== TEXT UNDER STUDY ==
Start of Block
Indeterminate Matches, Classes, and Ranges

To match any character, just specify a dot or period (.). Thus, the following matches a slash followed by any single character and another slash:

$ egrep '/./' file

The dot is commonly combined with one of the fuzzy quantifiers in the previous section. So the following matches any number of characters (but there has to be at least one) between slashes:

$ egrep '/.+/' file

The following is the same except that it also finds lines with two slashes in a row (//):

$ egrep '/.*/' file

A period is a common character in text, so you often want a dot to mean a dot--not to have its special metacharacter meaning. Whenever you need to search for a character that your tools considers a metacharacter, precede it with a backslash:

$ egrep '\.' file

That command finds just a dot. Because the backslash causes the dot character to escape being treated as a metacharacter, we speak of escaping characters through a backslash.

If you find yourself searching for strings that contain punctuation and you don't want any of the punctuation treated as a metacharacter, it can be tiresome and difficult to escape each character. Consider using fgrep (which stands for "fixed grep") for these strings instead of grep or egrep. The fgrep command looks for exactly what you pass, and doesn't treat anything as a metacharacter. You still have to use single quotes so the shell doesn't treat anything as a metacharacter.

Square brackets let you specify combinations of characters. For instance, to search for both "gray" and "grey" you specify:

$ egrep "gr[ae]y" color_file
Black and white make grey

To match the letters that are commonly used as vowels in English, write:

[aeiouy]

The order of characters never matters inside the brackets. We can find lines without vowels by submitting the regular expression to egrep. We'll start with a rather garbled file name letter_file:

This is readable text.
Ths s grbg txt.
This is more readable text.
aaaai

Note that the second line contains no vowels, whereas the last line contains only vowels. First we'll search for a vowel:

$ grep '[eauoi]' letter_file
This is readable text.
This is more readable text.
aaaai

The line without vowels failed to match.

Now let's look for non-vowel characters. That means not only consonants, but punctuation and spaces. We can invert the character class by putting a caret (^) at the front. In a character class (and nowhere else) the caret means "everything except the following". We'll do that here with five vowels (allowing the "y" to be matched because it can also be a consonant):

$ grep '[^eauoi]' letter_file
This is readable text.
End of Block
== AIM OF THE EXERCISE ==
Would you write out the regex text from "The following is" to "through a backslash.", word for word?

== EXTRACTED RECORDS ==
Start of Block
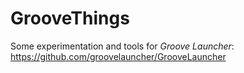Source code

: # GrooveThings

Some experimentation and tools for *Groove Launcher*: https://github.com/groovelauncher/GrooveLauncher
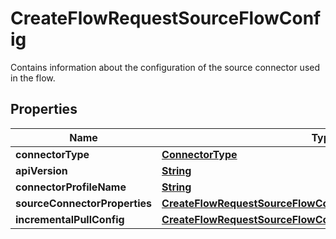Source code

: 

# CreateFlowRequestSourceFlowConfig

 Contains information about the configuration of the source connector used in the flow. 

## Properties

| Name | Type | Description | Notes |
|------------ | ------------- | ------------- | -------------|
|**connectorType** | [**ConnectorType**](ConnectorType.md) |  |  [optional] |
|**apiVersion** | [**String**](String.md) |  |  [optional] |
|**connectorProfileName** | [**String**](String.md) |  |  [optional] |
|**sourceConnectorProperties** | [**CreateFlowRequestSourceFlowConfigSourceConnectorProperties**](CreateFlowRequestSourceFlowConfigSourceConnectorProperties.md) |  |  [optional] |
|**incrementalPullConfig** | [**CreateFlowRequestSourceFlowConfigIncrementalPullConfig**](CreateFlowRequestSourceFlowConfigIncrementalPullConfig.md) |  |  [optional] |




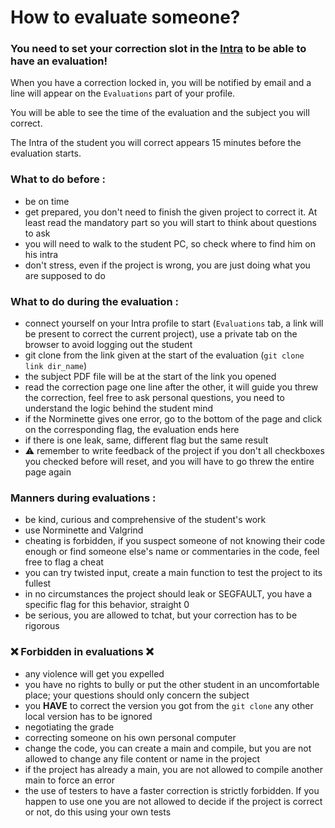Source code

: # How to evaluate someone?

### **You need to set your correction slot in the [Intra](https://profile.intra.42.fr/slots) to be able to have an evaluation!**

When you have a correction locked in, you will be notified by email and a line will appear on the ``Evaluations`` part of your profile.

You will be able to see the time of the evaluation and the subject you will correct.

The Intra of the student you will correct appears 15 minutes before the evaluation starts.

### What to do before :
- be on time
- get prepared, you don't need to finish the given project to correct it. At least read the mandatory part so you will start to think about questions to ask
- you will need to walk to the student PC, so check where to find him on his intra
- don't stress, even if the project is wrong, you are just doing what you are supposed to do

### What to do during the evaluation :
- connect yourself on your Intra profile to start (``Evaluations`` tab, a link will be present to correct the current project), use a private tab on the browser to avoid logging out the student
- git clone from the link given at the start of the evaluation (``git clone link dir_name``)
- the subject PDF file will be at the start of the link you opened
- read the correction page one line after the other, it will guide you threw the correction, feel free to ask personal questions, you need to understand the logic behind the student mind
- if the Norminette gives one error, go to the bottom of the page and click on the corresponding flag, the evaluation ends here
- if there is one leak, same, different flag but the same result
- ⚠️ remember to write feedback of the project if you don't all checkboxes you checked before will reset, and you will have to go threw the entire page again

### Manners during evaluations :
- be kind, curious and comprehensive of the student's work
- use Norminette and Valgrind
- cheating is forbidden, if you suspect someone of not knowing their code enough or find someone else's name or commentaries in the code, feel free to flag a cheat
- you can try twisted input, create a main function to test the project to its fullest
- in no circumstances the project should leak or SEGFAULT, you have a specific flag for this behavior, straight 0
- be serious, you are allowed to tchat, but your correction has to be rigorous

### ❌ Forbidden in evaluations ❌
- any violence will get you expelled
- you have no rights to bully or put the other student in an uncomfortable place; your questions should only concern the subject
- you **HAVE** to correct the version you got from the ``git clone`` any other local version has to be ignored
- negotiating the grade
- correcting someone on his own personal computer
- change the code, you can create a main and compile, but you are not allowed to change any file content or name in the project
- if the project has already a main, you are not allowed to compile another main to force an error
- the use of testers to have a faster correction is strictly forbidden. If you happen to use one you are not allowed to decide if the project is correct or not, do this using your own tests

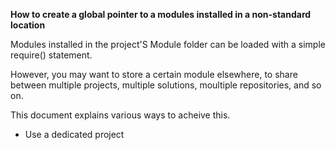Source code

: **How to create a global pointer to a modules installed in a non-standard location**

Modules installed in the project'S Module folder can be loaded with a simple require() statement.

However, you may want to store a certain module elsewhere, to share between multiple projects, multiple solutions, moultiple repositories, and so on. 

This document explains various ways to acheive this.

* Use a dedicated project
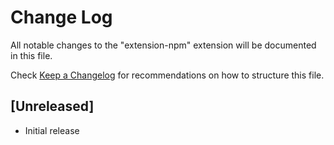 # Change Log

All notable changes to the "extension-npm" extension will be documented in this file.

Check [Keep a Changelog](http://keepachangelog.com/) for recommendations on how to structure this file.

## [Unreleased]

- Initial release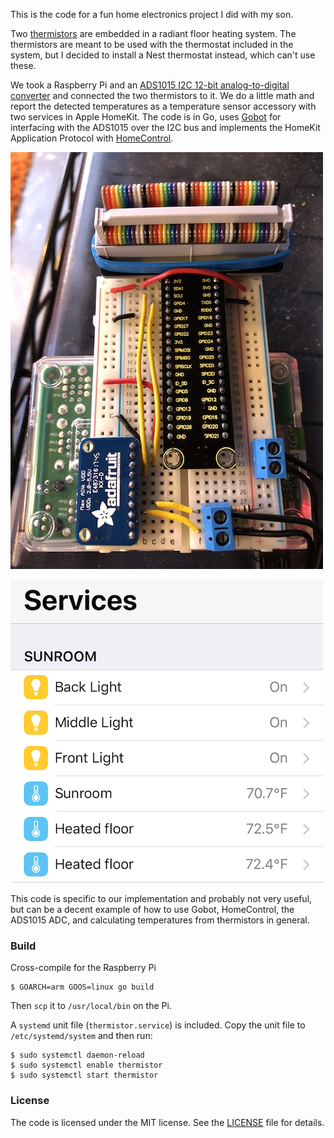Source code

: This is the code for a fun home electronics project I did with my son.

Two [thermistors](https://en.wikipedia.org/wiki/Thermistor) are
embedded in a radiant floor heating system.  The thermistors are meant
to be used with the thermostat included in the system, but I decided
to install a Nest thermostat instead, which can't use these.

We took a Raspberry Pi and an [ADS1015 I2C 12-bit analog-to-digital
converter](https://www.adafruit.com/product/1083) and connected the
two thermistors to it.  We do a little math and report the detected
temperatures as a temperature sensor accessory with two services in
Apple HomeKit.  The code is in Go, uses [Gobot](https://gobot.io) for
interfacing with the ADS1015 over the I2C bus and implements the
HomeKit Application Protocol with
[HomeControl](https://github.com/brutella/hc).

![The finished product](thermistor-rpi.jpg)

![Values in the Home app](thermistor-ios.jpg)

This code is specific to our implementation and probably not very
useful, but can be a decent example of how to use Gobot, HomeControl,
the ADS1015 ADC, and calculating temperatures from thermistors in
general.

### Build

Cross-compile for the Raspberry Pi

    $ GOARCH=arm GOOS=linux go build

Then `scp` it to `/usr/local/bin` on the Pi.

A `systemd` unit file (`thermistor.service`) is included.  Copy the
unit file to `/etc/systemd/system` and then run:

    $ sudo systemctl daemon-reload
    $ sudo systemctl enable thermistor
    $ sudo systemctl start thermistor

### License

The code is licensed under the MIT license.  See the
[LICENSE](LICENSE) file for details.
End of Block
== PROBLEM SOLUTION ==
The following is the same except that it also finds lines with two slashes in a row (//):

$ egrep '/.*/' file

A period is a common character in text, so you often want a dot to mean a dot--not to have its special metacharacter meaning. Whenever you need to search for a character that your tools considers a metacharacter, precede it with a backslash:

$ egrep '\.' file

That command finds just a dot. Because the backslash causes the dot character to escape being treated as a metacharacter, we speak of escaping characters through a backslash.